● **What to work on**: Copy out every line of the data below word for word, leaving out the pictures.

Dataset entries
──────────────────────────────
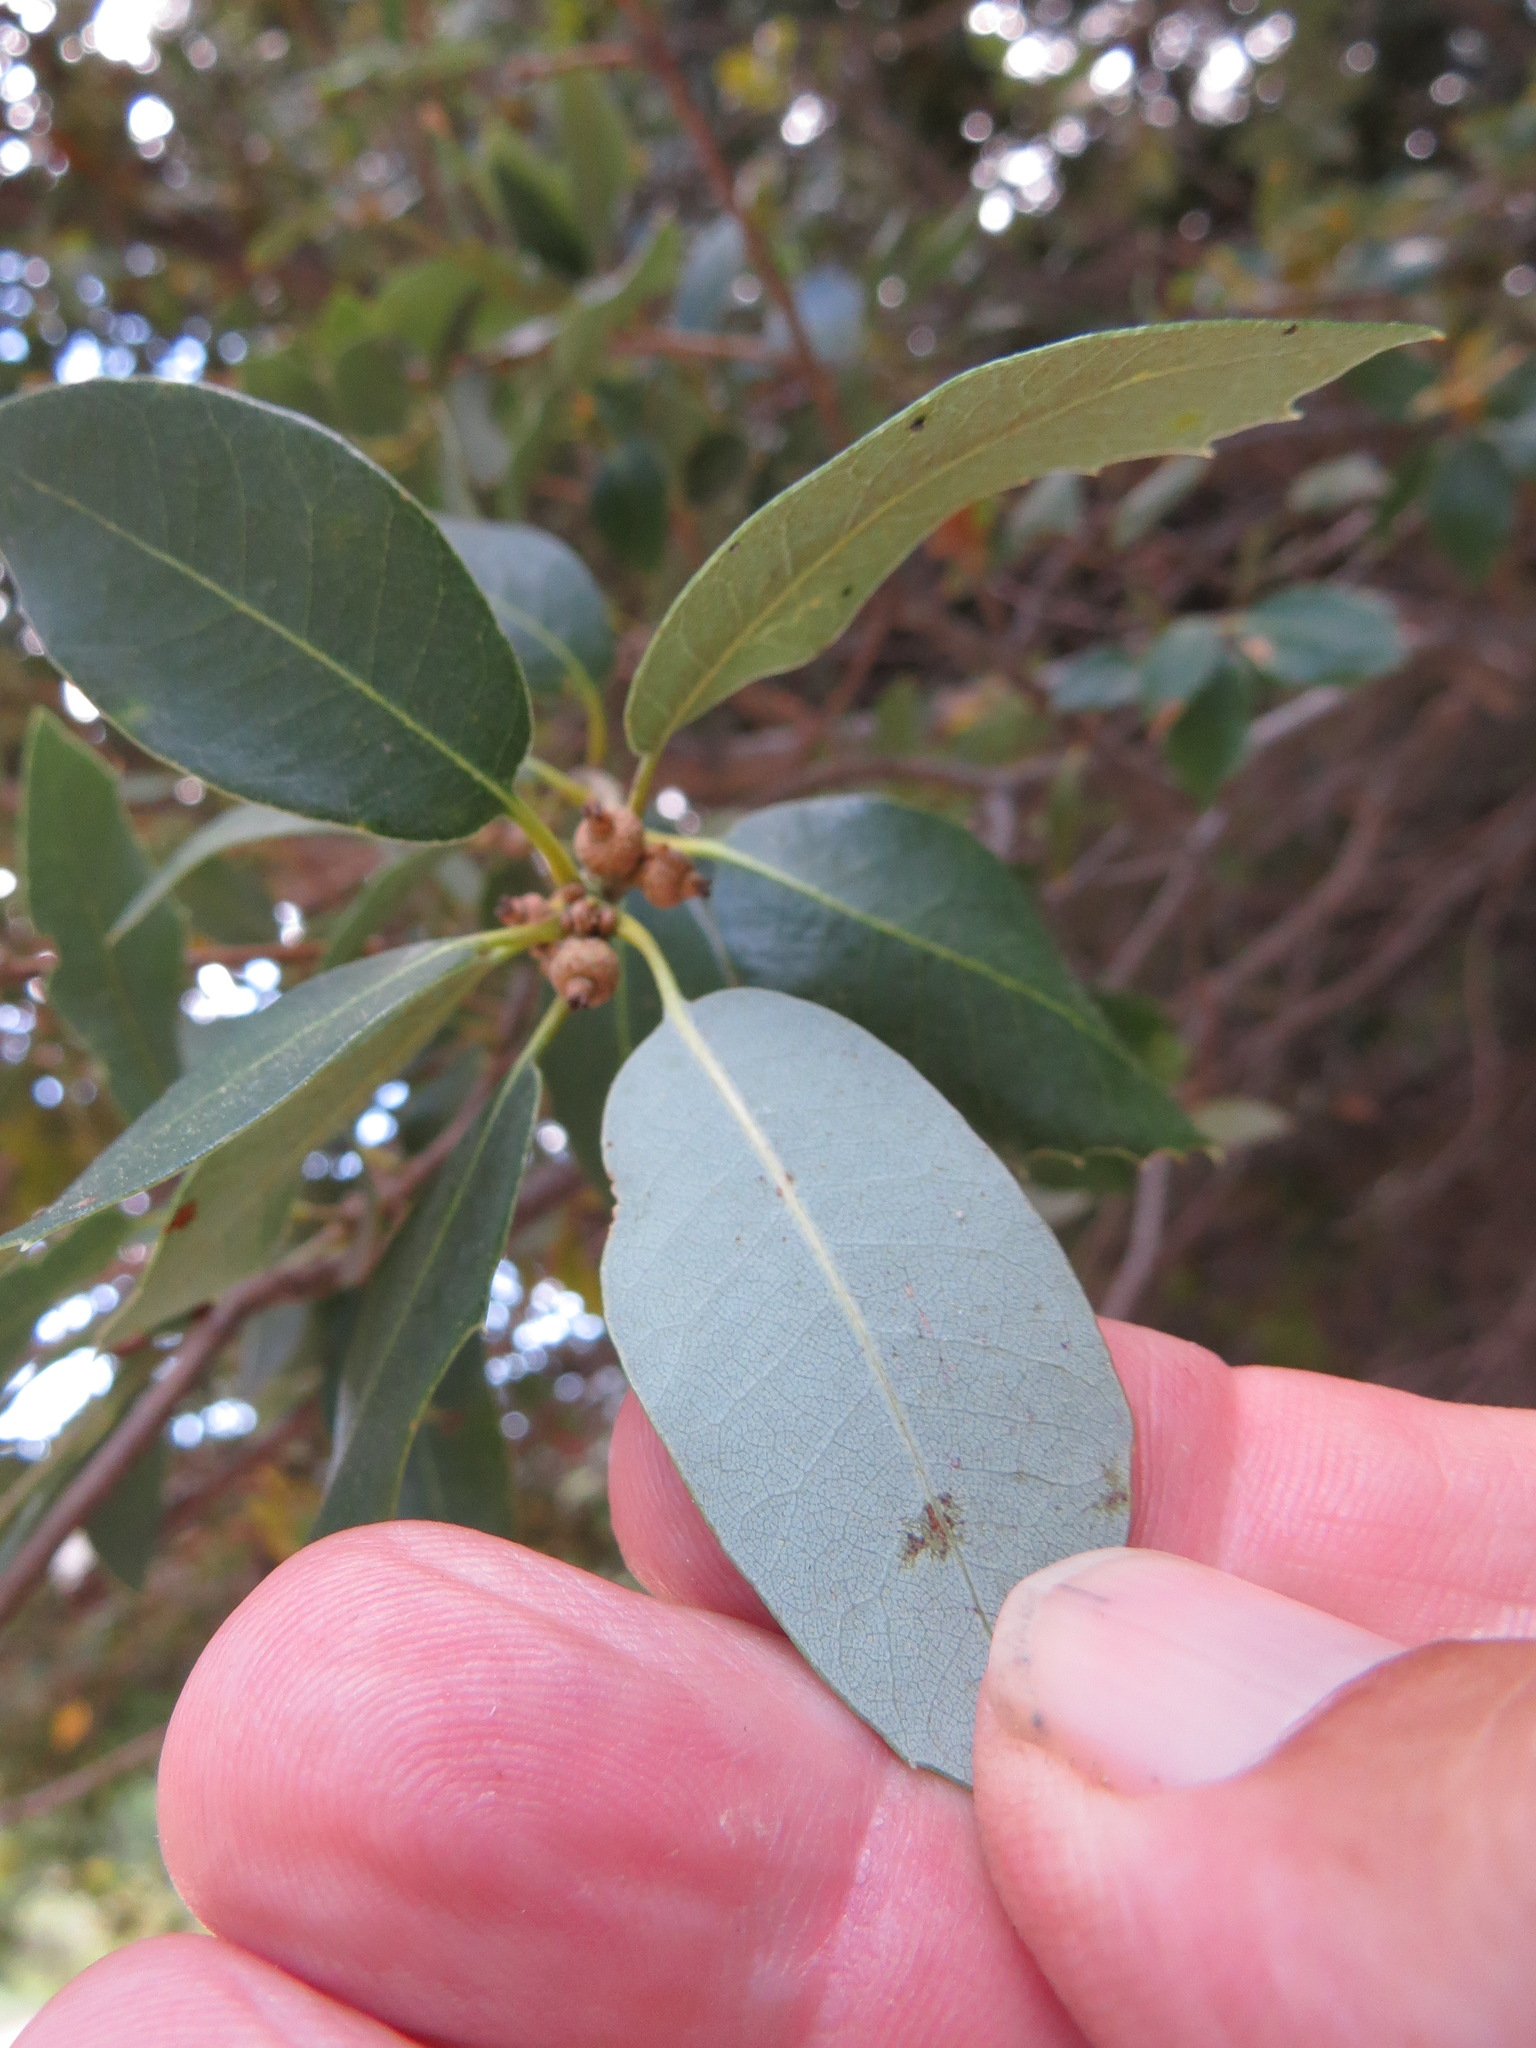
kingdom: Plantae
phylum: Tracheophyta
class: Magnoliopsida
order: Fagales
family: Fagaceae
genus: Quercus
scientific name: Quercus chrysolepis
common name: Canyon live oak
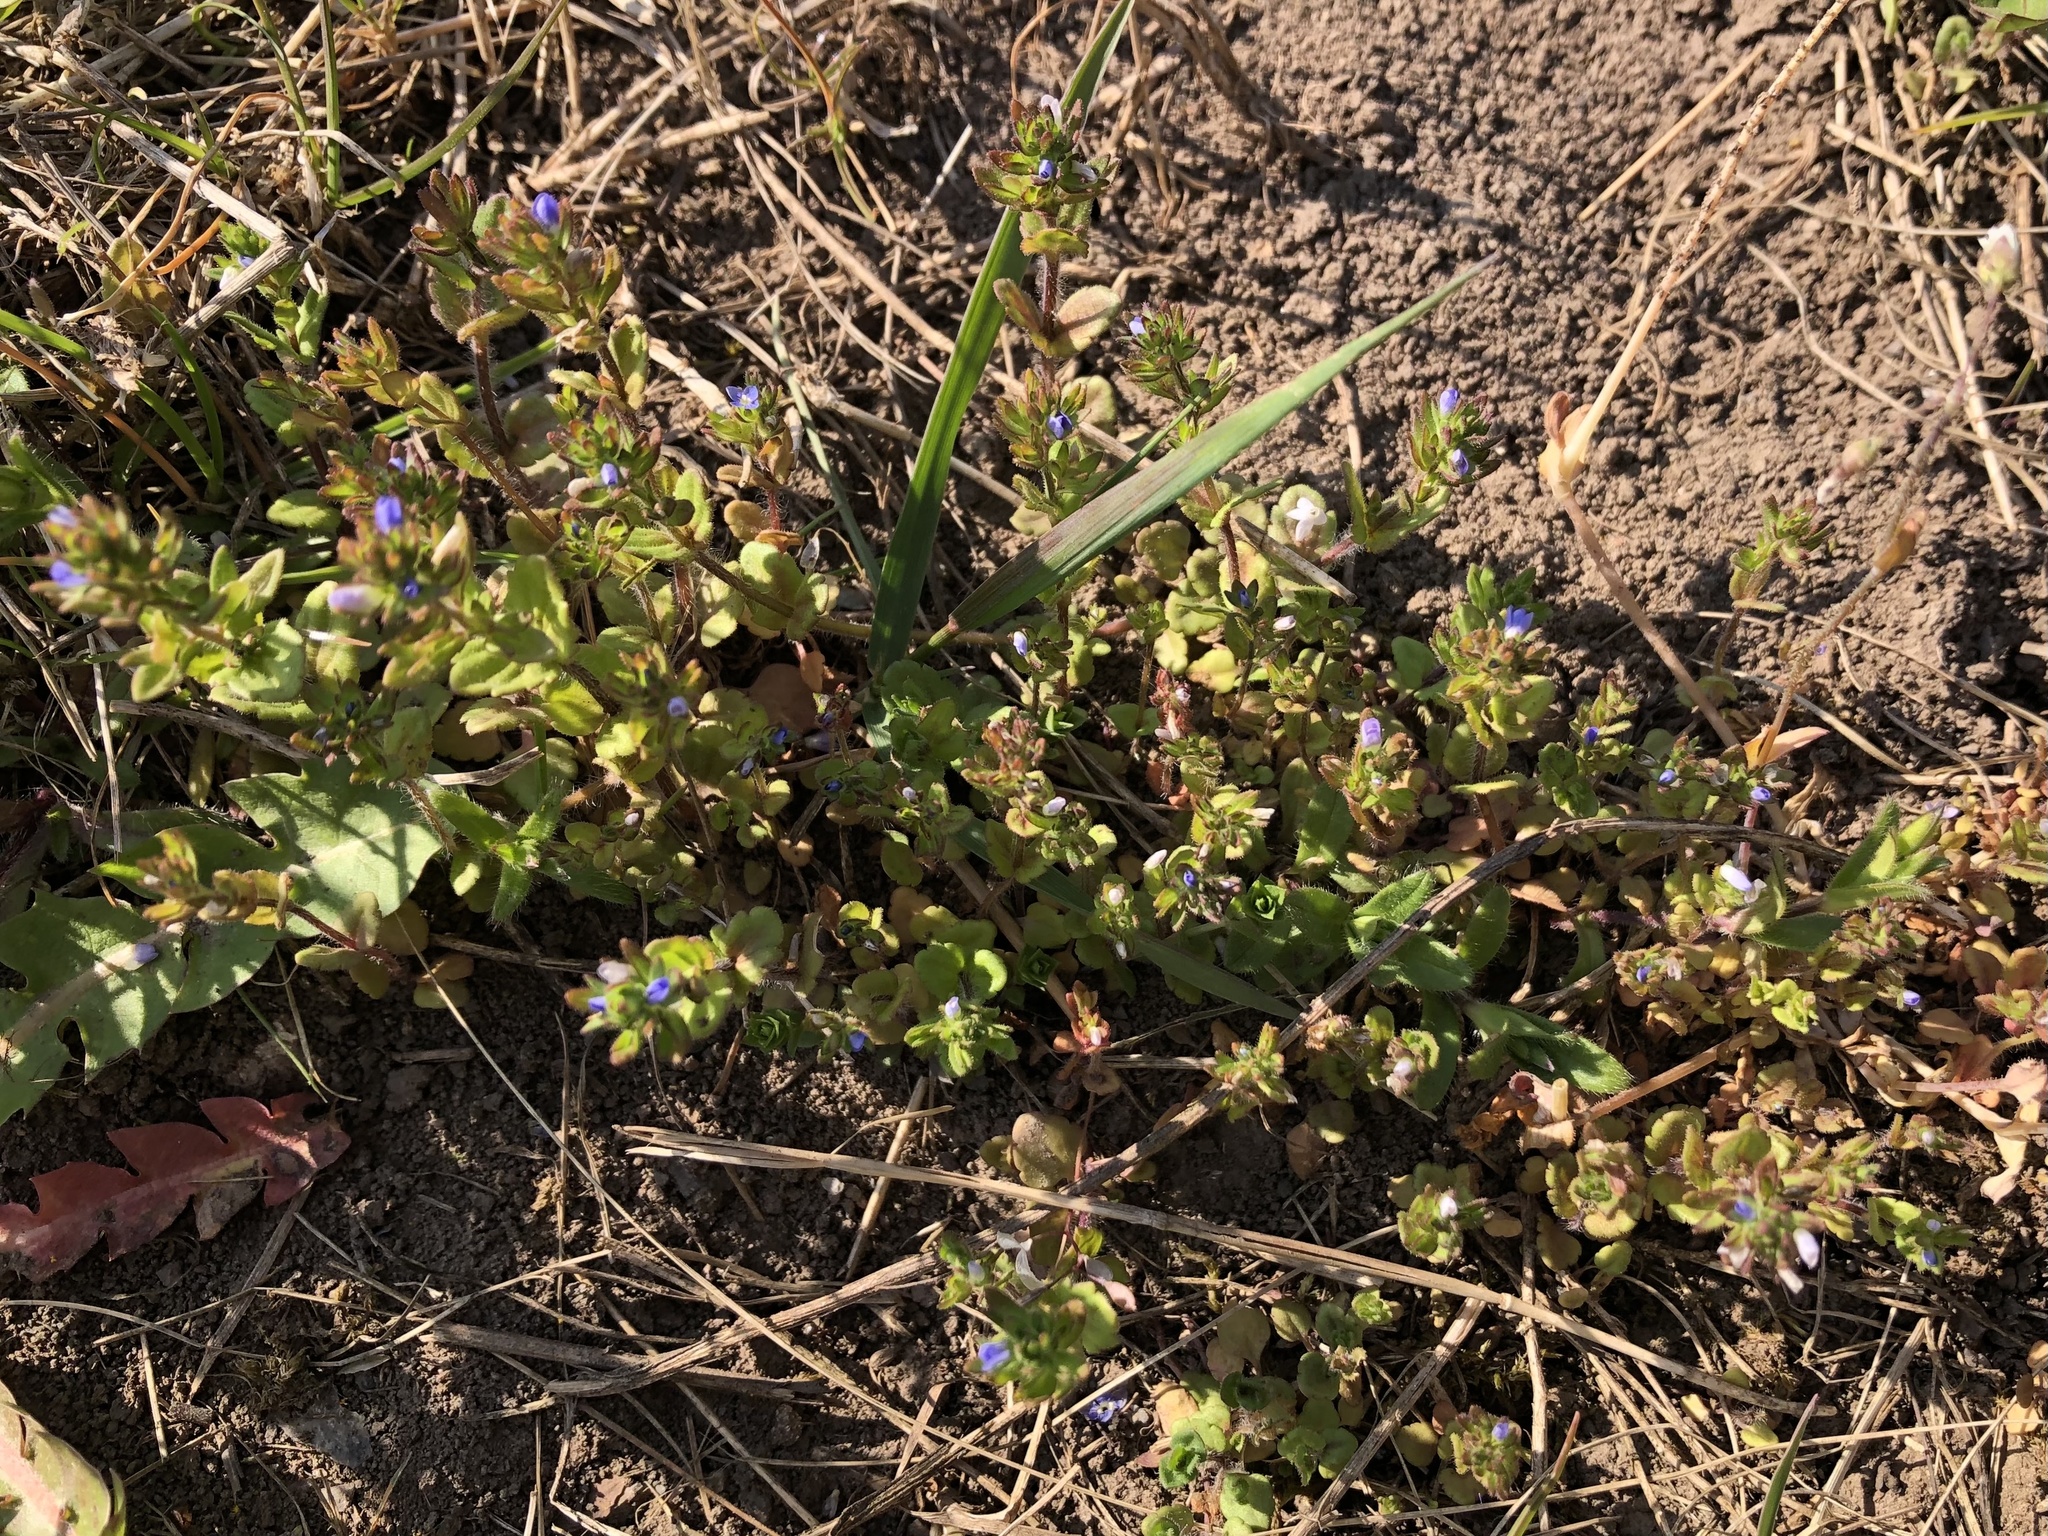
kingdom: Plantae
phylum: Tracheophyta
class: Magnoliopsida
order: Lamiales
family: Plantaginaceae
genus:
──────────────────────────────
● **Response**:
kingdom: Plantae
phylum: Tracheophyta
class: Magnoliopsida
order: Fagales
family: Fagaceae
genus: Quercus
scientific name: Quercus chrysolepis
common name: Canyon live oak
kingdom: Plantae
phylum: Tracheophyta
class: Magnoliopsida
order: Lamiales
family: Plantaginaceae
genus:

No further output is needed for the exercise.